▸ **WHAT YOU WILL DO**
Return the full text about the boat's carburetor trouble word for word, with nothing changed.

▸ **READING TEXT**
+---+

Single adjusting screw mercarb 2bbl

I purchased The boat about 3 months ago, the first couple times I took it out it ran great, cold started good, didn't miss fire, idled smooth, restarted warm good.

I noticed one day gas was very minor seeping out of the float gasket between the 2 carburator half's. I purchased a rebuilt carburator, then swapped it out with another rebuilt carburator and can't get it to run right at idle or starting.

The engine seems to be running rich at idle, you can smell gas and iv tried different plugs and they are always all black. it will not start at all just caughts cold (when the choke is on). If you turn the key on to let the choke preheat and open it will start once choke is fully opened but still is missing at idle and smelling rich exhaust. Once off of idle it runs smoothly through out the throttle range. It will restart good warm if choke is fully off but still be missing and stumbling.

+---+

▸ **RECORD EXTRACTS**

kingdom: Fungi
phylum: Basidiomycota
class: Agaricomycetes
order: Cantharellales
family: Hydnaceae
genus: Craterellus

+---+

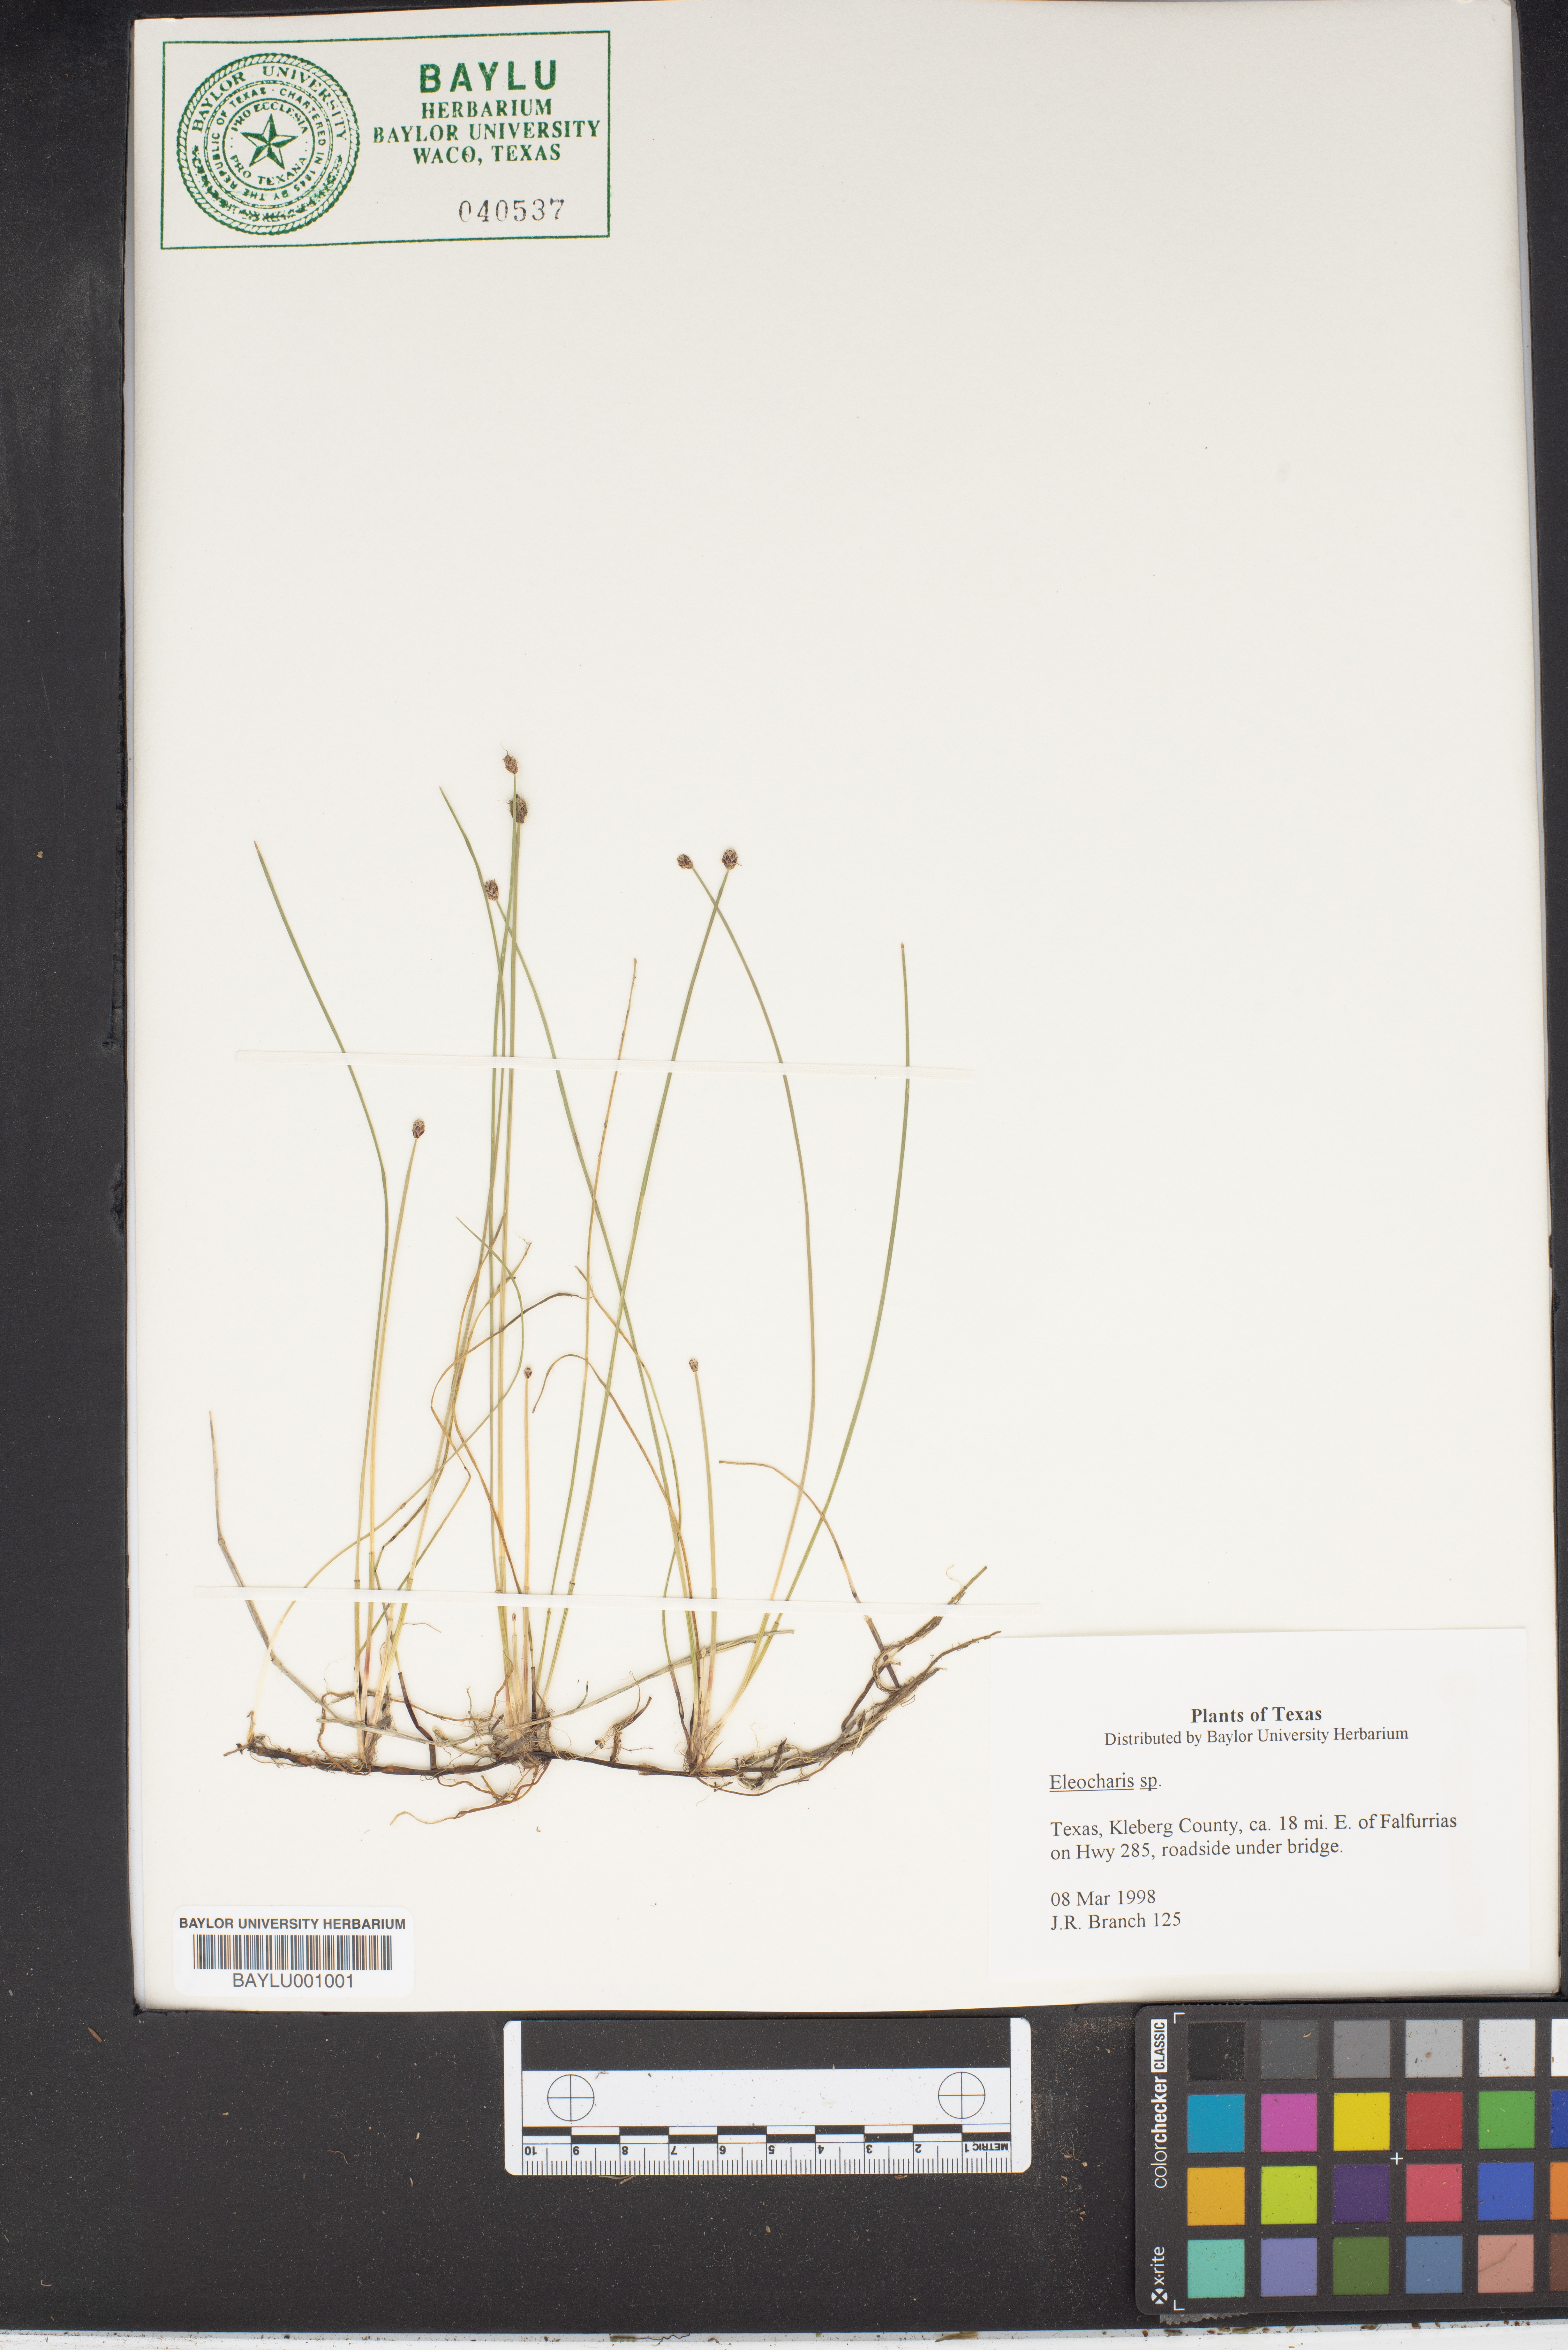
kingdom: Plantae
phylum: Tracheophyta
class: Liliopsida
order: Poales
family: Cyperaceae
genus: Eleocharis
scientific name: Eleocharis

+---+

▸ **RESPONSE TO THE TASK**
Single adjusting screw mercarb 2bbl

I purchased The boat about 3 months ago, the first couple times I took it out it ran great, cold started good, didn't miss fire, idled smooth, restarted warm good.

I noticed one day gas was very minor seeping out of the float gasket between the 2 carburator half's. I purchased a rebuilt carburator, then swapped it out with another rebuilt carburator and can't get it to run right at idle or starting.

The engine seems to be running rich at idle, you can smell gas and iv tried different plugs and they are always all black. it will not start at all just caughts cold (when the choke is on). If you turn the key on to let the choke preheat and open it will start once choke is fully opened but still is missing at idle and smelling rich exhaust. Once off of idle it runs smoothly through out the throttle range. It will restart good warm if choke is fully off but still be missing and stumbling.